■ PROBLEM REQUIREMENTS ■
Quote the entries word for word from the line with "How many interior" to the line with "To the nearest", both of those lines included.

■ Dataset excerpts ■
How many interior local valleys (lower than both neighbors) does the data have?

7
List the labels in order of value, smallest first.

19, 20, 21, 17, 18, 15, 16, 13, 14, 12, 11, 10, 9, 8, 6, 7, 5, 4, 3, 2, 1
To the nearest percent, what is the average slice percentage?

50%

...

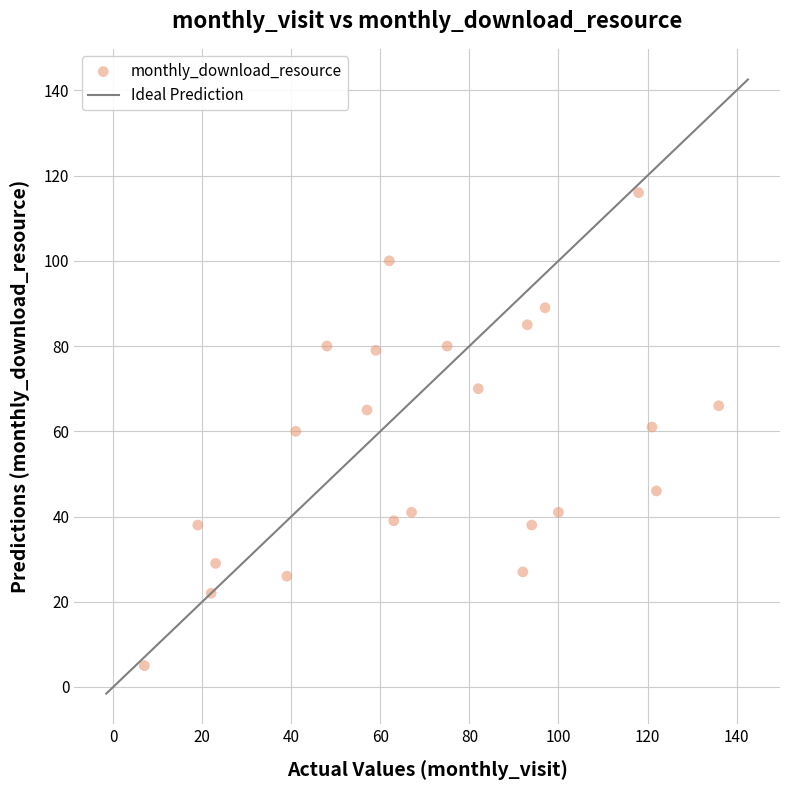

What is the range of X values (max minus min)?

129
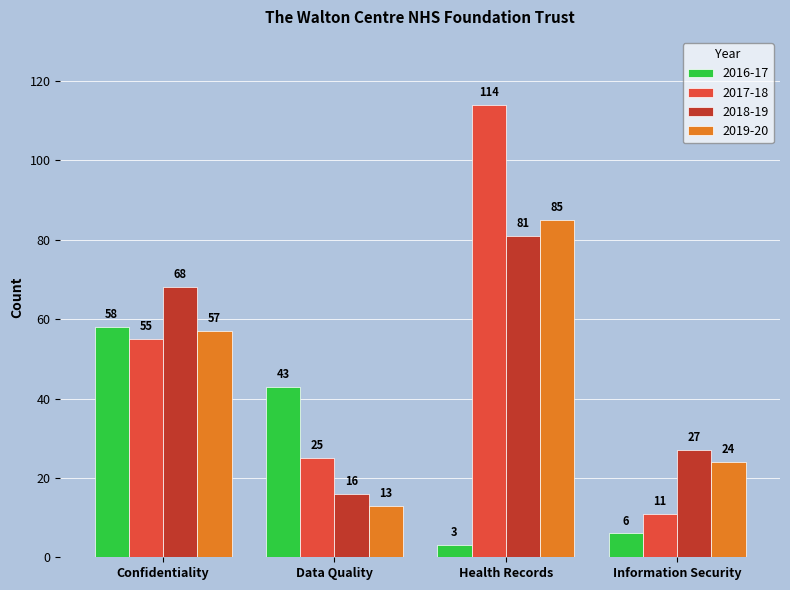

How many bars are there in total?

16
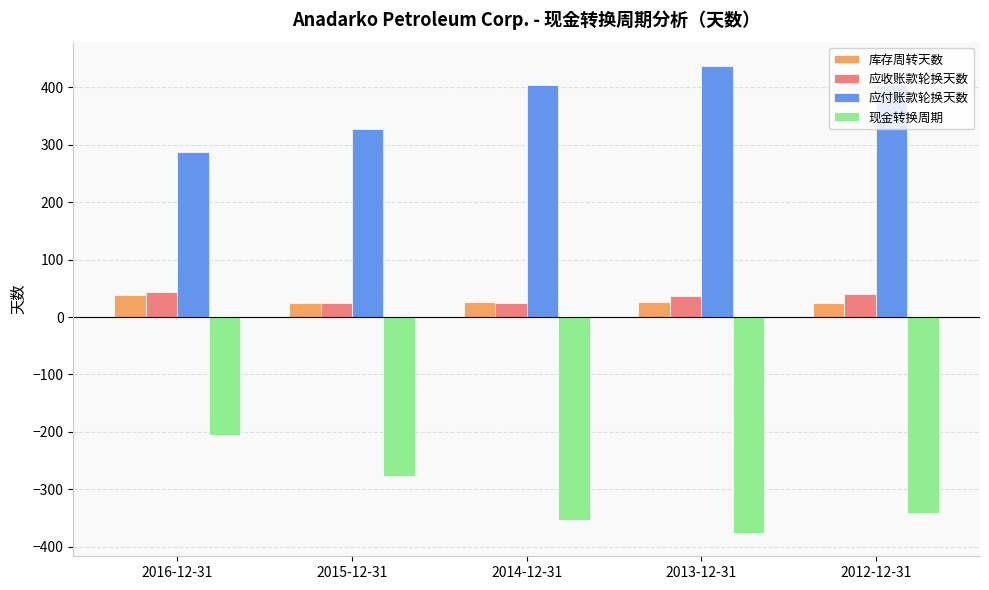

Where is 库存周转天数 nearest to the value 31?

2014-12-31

■ EXERCISE SOLUTION ■
How many interior local valleys (lower than both neighbors) does the data have?

7
List the labels in order of value, smallest first.

19, 20, 21, 17, 18, 15, 16, 13, 14, 12, 11, 10, 9, 8, 6, 7, 5, 4, 3, 2, 1
To the nearest percent, what is the average slice percentage?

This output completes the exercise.